The county is becoming more efficient with what little money is left, Brierty said. Thinning 1 acre used to cost $3,300. Now, it’s down to $1,500 because of increased competition for the work, he said.
So far, workers have completed the thinning of brush and small trees on 325 acres, said Rick Aguayo, a Natural Resources Conservation Service conservationist. At the current rate of spending, the $8 million remaining will last another year and be enough to complete work on thousands of acres, federal officials said.
Better Building Materials
Dr.
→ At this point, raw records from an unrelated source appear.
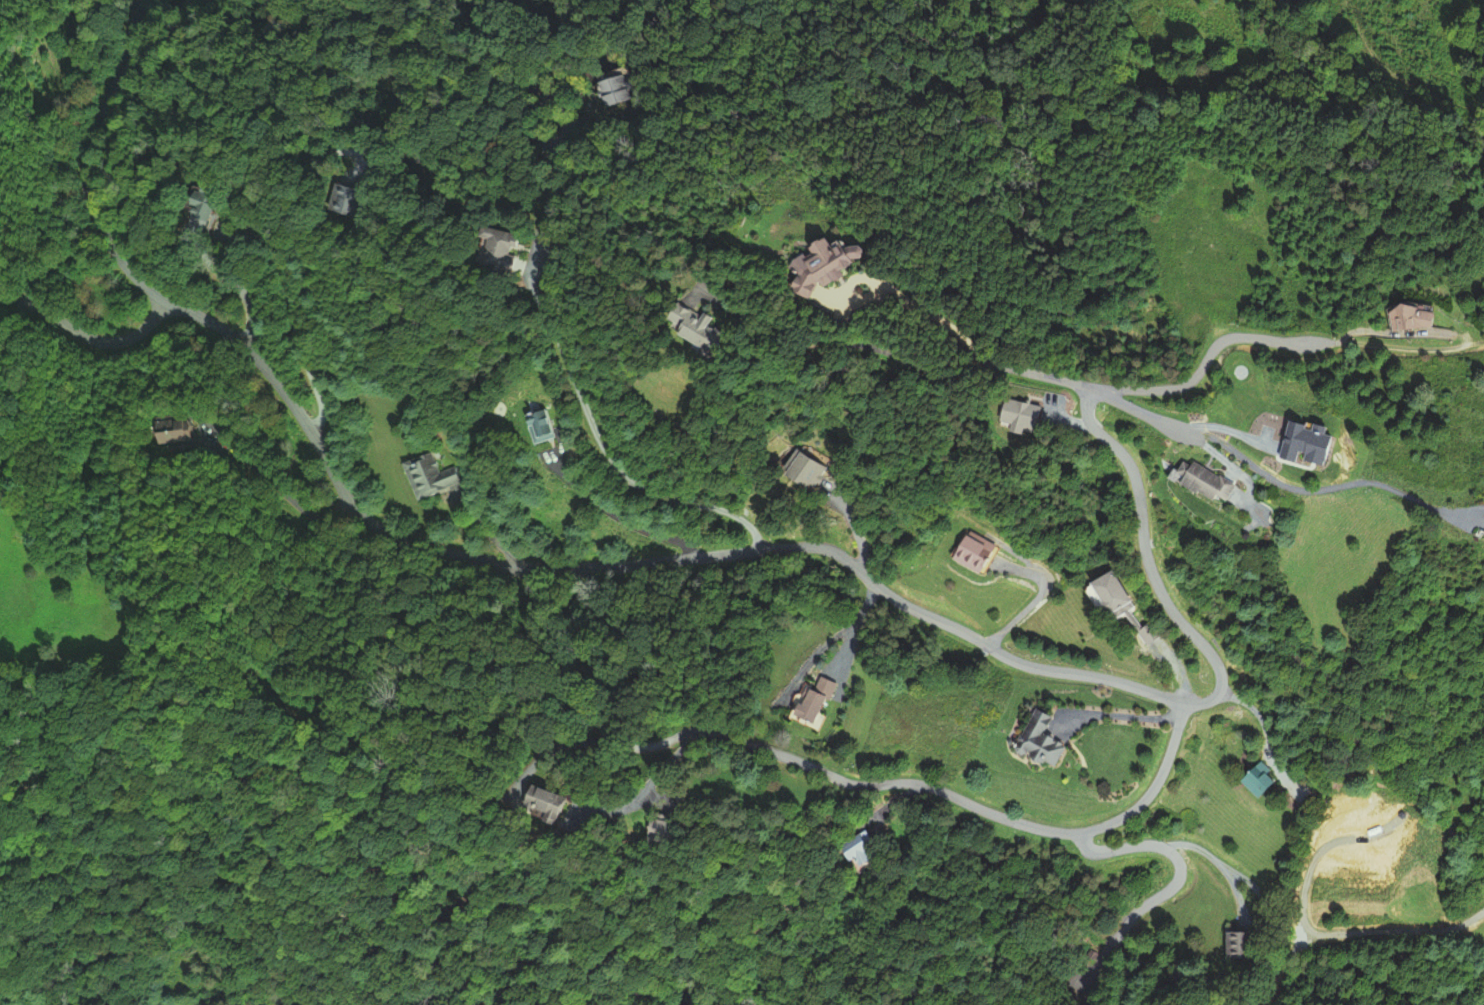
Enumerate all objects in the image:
building: (602, 90)
road: (269, 242)
building: (493, 248)
building: (815, 265)
road: (228, 279)
building: (1407, 317)
building: (693, 325)
road: (1401, 334)
road: (87, 337)
road: (835, 341)
road: (1408, 348)
road: (1208, 355)
road: (566, 364)
road: (1040, 374)
road: (1140, 411)
building: (545, 427)
building: (160, 433)
building: (818, 472)
building: (432, 476)
building: (1207, 483)
road: (1327, 488)
road: (613, 513)
building: (1481, 534)
building: (971, 550)
road: (659, 562)
building: (1115, 594)
road: (1035, 599)
building: (1156, 631)
road: (1175, 670)
building: (813, 703)
road: (1118, 714)
road: (1259, 719)
building: (1033, 743)
road: (664, 765)
building: (1258, 780)
road: (878, 781)
road: (891, 802)
building: (541, 803)
road: (881, 821)
building: (655, 830)
building: (853, 847)
road: (1220, 864)
road: (1177, 884)
road: (1238, 897)
building: (1240, 942)

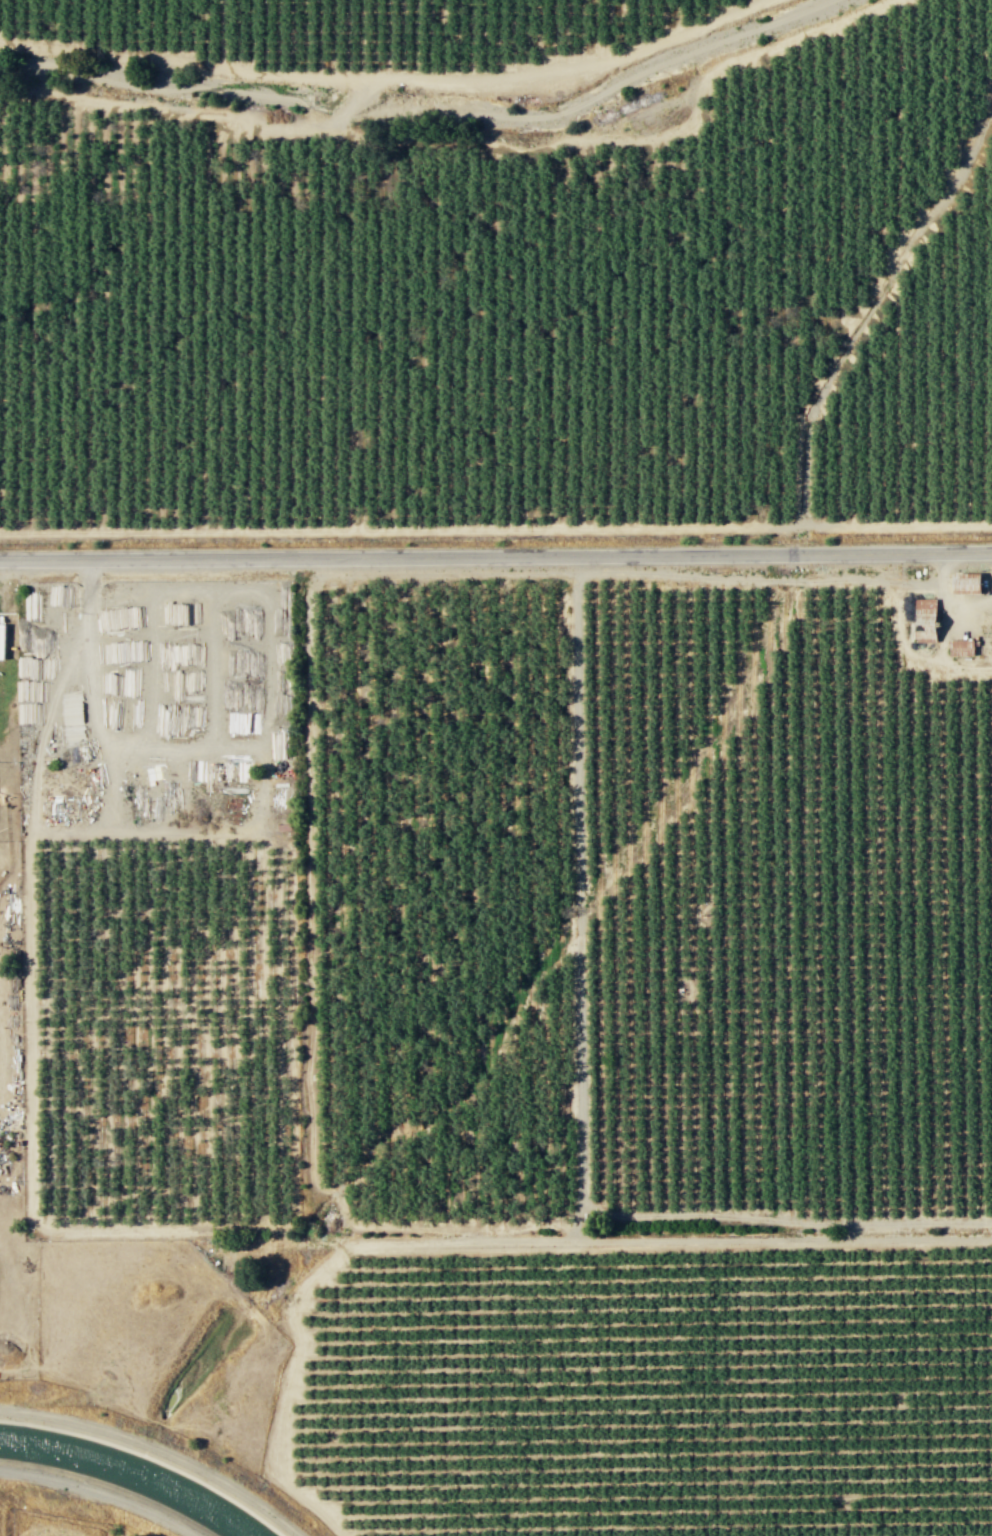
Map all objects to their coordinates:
road: (387, 78)
road: (201, 115)
road: (639, 141)
road: (865, 297)
road: (871, 321)
road: (900, 527)
road: (404, 531)
road: (495, 556)
building: (925, 619)
road: (93, 716)
road: (310, 1011)
road: (580, 1085)
road: (30, 1093)
road: (502, 1240)
road: (99, 1494)

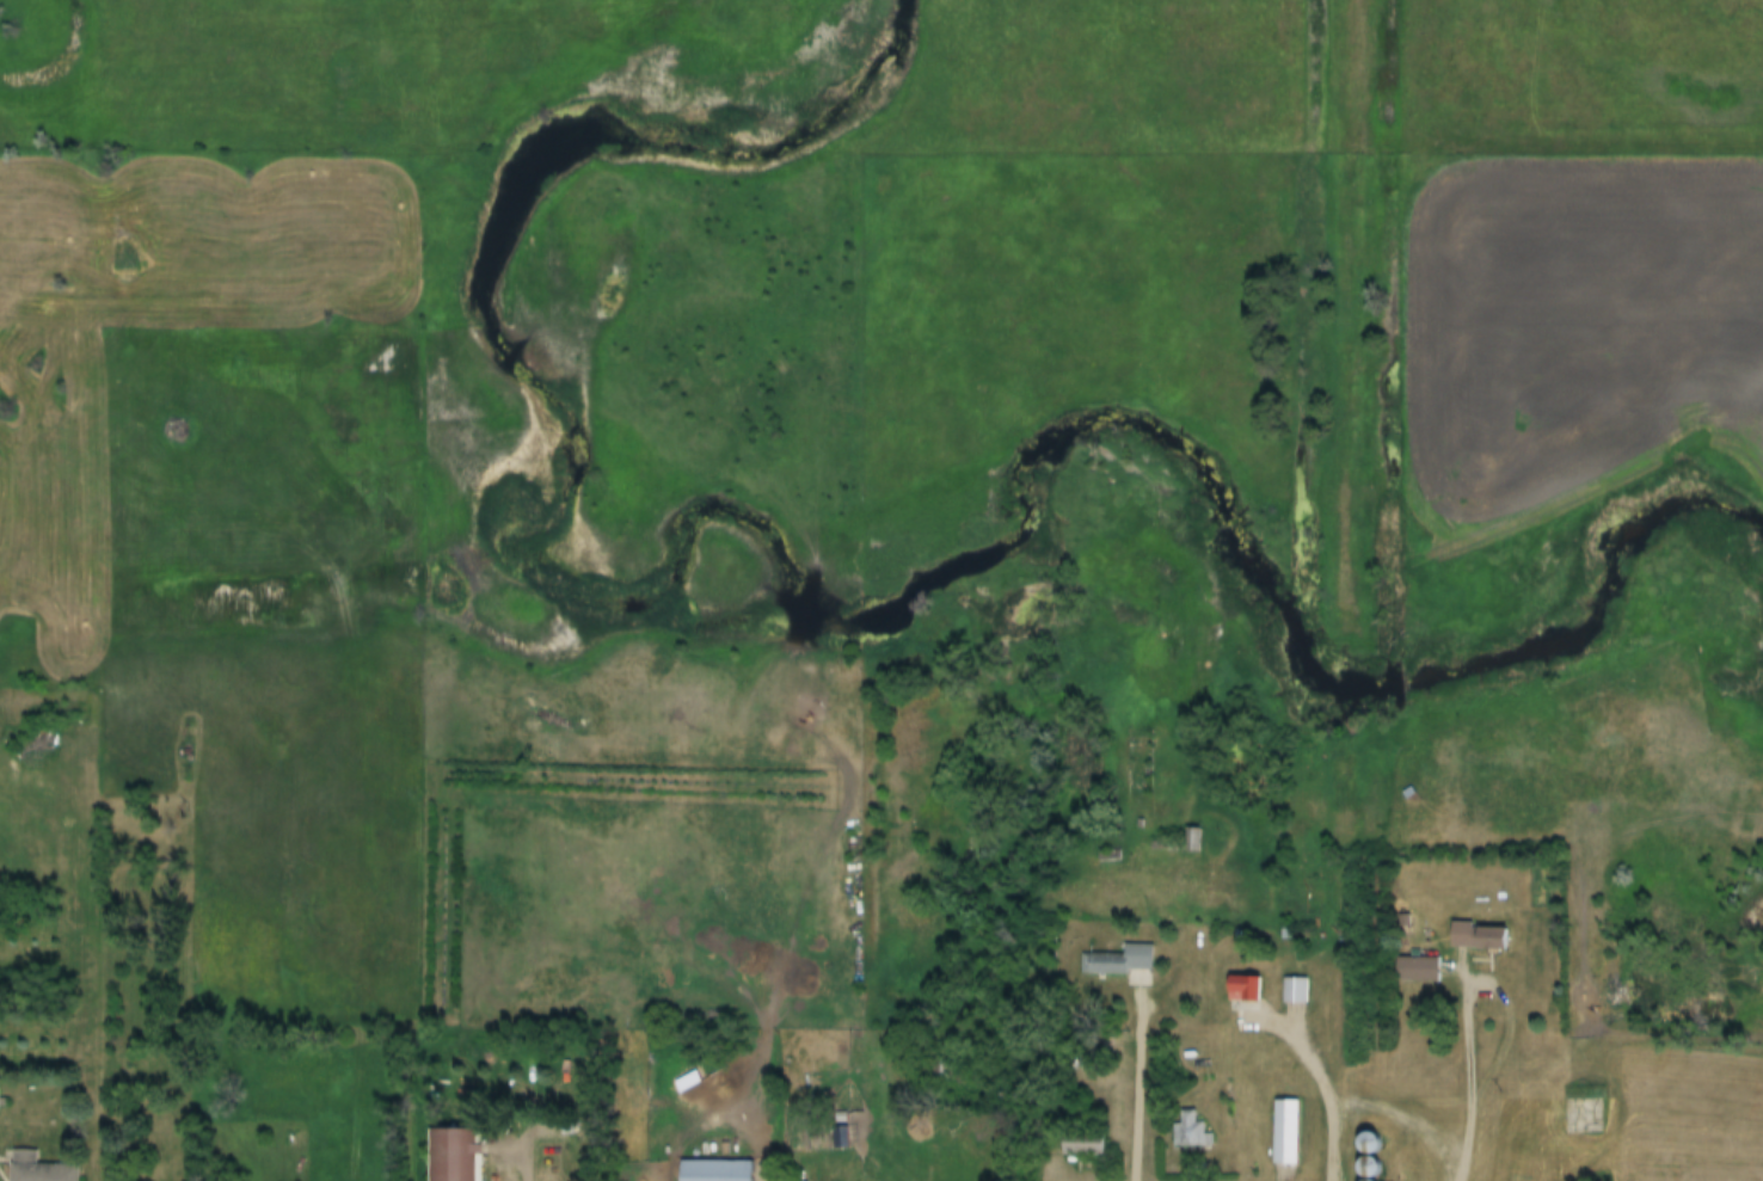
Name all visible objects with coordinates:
building: (1192, 838)
building: (1478, 935)
building: (1119, 960)
building: (1415, 968)
building: (1243, 987)
building: (1293, 990)
road: (1471, 1066)
road: (1325, 1073)
road: (1141, 1081)
road: (1414, 1113)
building: (1581, 1115)
building: (1189, 1131)
building: (1284, 1131)
building: (838, 1138)
road: (555, 1144)
building: (1081, 1144)
building: (452, 1154)
building: (1369, 1154)
building: (37, 1168)
building: (715, 1170)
Chad Hanson, director of the Northern California-based John Muir Project and a forest and fire ecologist, said the work the county is now doing to remove small diameter trees and green brush is based on sound science and will prove effective
But he stressed that proper thinning can go only so far, especially if homes are not built with fire-resistant roofing and siding.
Thinning work around a community’s edges won’t do any good if the areas directly around homes are not cleared of thick brush, he said. Embers from a wildfire can easily fly over a thinned area.
“In my view, county, state, and federal funds would be best spent directly helping homeowners to thin brush immediately adjacent to structures and to fireproof their homes,” Hanson said.
Stiffer Building Rules
Fire officials and Natural Resources Conservation Service officials agree that defensible space and better building materials are needed. Everyone must do their part, they said.
Brierty said he hopes to go before the Board of Supervisors in February or March with a proposal with more stringent requirements for homeowners in fire-prone areas to clear brush and small trees from their property.
Hansberger said in an interview that he hopes by spring to have a proposal before his board colleagues to require existing homes be retrofitted, such as mandating that homeowners replace shake roofs with a safer, more fire-resistant material.